In the upper cloth end detecting mechanism 10 and the lower cloth end detecting mechanism 24, the tip end portion of the upper cloth fiber group FA is not covered with the first prisms 20a, 20b and the second prisms 22a, 22b. The upper end of the lower fabric fiber group FB is placed on the upper end of the lower fabric fiber group FB while being arranged orthogonally to the upper end of the UW.
You may make it arrange | position orthogonally to the cloth edge just under W. Further, the number of optical fibers provided in the fiber groups FA and FB is not limited to ten, and the fiber diameter may be changed to configure an arbitrary number. Also,
The number of branches at the base ends of the optical fibers A1-A10 and B1-B10 is not limited to two, and the branches may be formed in any number or may be extended to the ends.
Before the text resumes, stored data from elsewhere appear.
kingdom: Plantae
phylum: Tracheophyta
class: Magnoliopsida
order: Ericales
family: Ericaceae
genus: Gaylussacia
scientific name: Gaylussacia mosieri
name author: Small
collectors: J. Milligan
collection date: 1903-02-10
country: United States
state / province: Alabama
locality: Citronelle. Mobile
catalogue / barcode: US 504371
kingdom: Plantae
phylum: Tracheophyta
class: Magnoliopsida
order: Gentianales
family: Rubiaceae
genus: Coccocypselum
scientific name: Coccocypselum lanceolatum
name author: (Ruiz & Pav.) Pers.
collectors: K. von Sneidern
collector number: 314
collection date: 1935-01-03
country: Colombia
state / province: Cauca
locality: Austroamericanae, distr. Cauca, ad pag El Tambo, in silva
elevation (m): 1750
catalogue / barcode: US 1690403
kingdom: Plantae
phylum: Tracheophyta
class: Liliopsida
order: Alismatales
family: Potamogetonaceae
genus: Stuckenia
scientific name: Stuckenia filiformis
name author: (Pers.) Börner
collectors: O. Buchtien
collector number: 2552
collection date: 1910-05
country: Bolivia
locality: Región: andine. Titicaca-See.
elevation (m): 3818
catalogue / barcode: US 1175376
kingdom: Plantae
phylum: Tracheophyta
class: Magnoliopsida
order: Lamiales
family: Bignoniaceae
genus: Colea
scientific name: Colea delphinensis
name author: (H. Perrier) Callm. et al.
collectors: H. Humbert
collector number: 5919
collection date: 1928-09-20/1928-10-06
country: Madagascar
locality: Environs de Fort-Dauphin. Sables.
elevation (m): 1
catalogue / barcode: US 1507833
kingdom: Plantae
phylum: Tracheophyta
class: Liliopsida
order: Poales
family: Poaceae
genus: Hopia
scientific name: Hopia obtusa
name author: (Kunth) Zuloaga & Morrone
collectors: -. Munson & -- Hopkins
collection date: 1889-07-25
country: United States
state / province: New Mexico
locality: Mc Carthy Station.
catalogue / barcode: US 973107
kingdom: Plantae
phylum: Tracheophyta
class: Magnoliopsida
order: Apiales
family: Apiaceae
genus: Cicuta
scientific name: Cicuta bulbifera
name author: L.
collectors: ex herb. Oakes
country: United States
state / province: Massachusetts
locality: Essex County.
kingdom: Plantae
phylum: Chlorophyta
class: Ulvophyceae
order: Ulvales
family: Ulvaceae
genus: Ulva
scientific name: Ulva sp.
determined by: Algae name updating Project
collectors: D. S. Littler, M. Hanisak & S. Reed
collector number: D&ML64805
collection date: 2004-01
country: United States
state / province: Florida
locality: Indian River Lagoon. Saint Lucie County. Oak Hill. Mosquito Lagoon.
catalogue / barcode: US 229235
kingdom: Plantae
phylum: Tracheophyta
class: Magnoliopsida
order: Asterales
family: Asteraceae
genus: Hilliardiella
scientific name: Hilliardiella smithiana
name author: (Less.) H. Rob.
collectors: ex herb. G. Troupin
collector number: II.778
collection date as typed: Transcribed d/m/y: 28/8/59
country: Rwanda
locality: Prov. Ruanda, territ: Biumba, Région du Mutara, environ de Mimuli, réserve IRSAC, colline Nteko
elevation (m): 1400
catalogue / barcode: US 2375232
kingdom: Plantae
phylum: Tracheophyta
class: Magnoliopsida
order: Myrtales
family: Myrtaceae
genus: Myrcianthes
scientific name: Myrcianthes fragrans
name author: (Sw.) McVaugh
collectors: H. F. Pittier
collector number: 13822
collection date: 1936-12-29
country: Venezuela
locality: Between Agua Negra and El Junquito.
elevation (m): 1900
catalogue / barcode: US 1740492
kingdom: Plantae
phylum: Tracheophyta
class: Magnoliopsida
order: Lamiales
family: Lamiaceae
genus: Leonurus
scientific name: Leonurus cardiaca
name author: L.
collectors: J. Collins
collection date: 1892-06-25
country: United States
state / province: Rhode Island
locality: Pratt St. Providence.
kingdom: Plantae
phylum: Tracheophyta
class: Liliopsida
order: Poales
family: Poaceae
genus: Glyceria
Further, the light emitting elements OSU1 to OSU10, O
SD1-OSD10 are optical fibers A1-A10, B
The number is not limited to the same number as 1-B10, and the light projecting side branch ends of the base ends of the optical fibers A1-A10 and B1-B10 may be collectively configured in an arbitrary number.

[0034]

As is apparent from the above description, the base end side of a plurality of optical fibers is branched into the light projecting side and the light receiving side, and the light emitting element is provided at the light projecting side branch end. Since the light receiving element is provided at the light receiving side branch end and the control means for activating the plurality of light receiving elements in a predetermined order is provided, only the reflected light projected from the corresponding light emitting element can be reliably received, and the cloth end position is detected by the optical fiber. Can be accurately detected in units of minute pitches.

Moreover, since the cloth edge position is detected based on the magnitude of the amount of reflected light, the cloth edge position can be detected with high accuracy regardless of the cloth thickness and the transparency of the cloth. Can be detected.

Further, the base end sides of the plurality of optical fibers are respectively branched into a light projecting side and a light receiving side, the light projecting side branch ends are made to face the light emitting element, and the light receiving side branch ends are arranged. Since the light emitting element and the light receiving element are placed on the substrate, the light emitting element, the light receiving element and the optical fiber can be arranged close to each other regardless of the position of the light emitting element and the light receiving element.

[Brief description of drawings]

FIG. 1 is a mechanism diagram showing an entire cloth edge control device.

FIG. 2 is a perspective view of an upper cloth edge detection mechanism.

FIG. 3 is a perspective view of a lower cloth edge detection mechanism.

FIG. 4 is a control circuit diagram of the upper and lower cloth edge controller.

FIG. 5 is a schematic flowchart of upper cloth cloth edge position detection control.

[Description of Reference Signs] 10 upper cloth edge detecting mechanism 16 upper cloth edge detecting sensor 24 lower cloth edge detecting mechanism 30 lower cloth edge detecting sensor A1-A10, B1-B10 optical fiber OSU1-OSU10, OSD1-OSD10 light emitting element ISU1-ISU10, ISD1-ISD10 Light receiving element UW Upper cloth DW Lower cloth

Claims (1)

[Claims] 1. A plurality of optical fibers arranged in a row, a light emitting element for projecting detection light to the base end of each of the plurality of optical fibers, and a plurality of light receiving elements for respectively receiving returned reflected light. Provided on the tip end side of the plurality of optical fibers, the detection light is projected in a dot row crossing the cloth edge of the work cloth from a direction substantially orthogonal to the work cloth surface, and the cloth end position of the work cloth is determined from the reflected light. In a cloth edge detecting device of a sewing machine configured to detect, the base end side of the plurality of optical fibers is branched into a light projecting side and a light receiving side, and the light projecting side branch ends are light emitting elements. And a control means for causing the light-receiving side branch end to face the light-receiving element and activating the plurality of light-receiving elements in a predetermined order.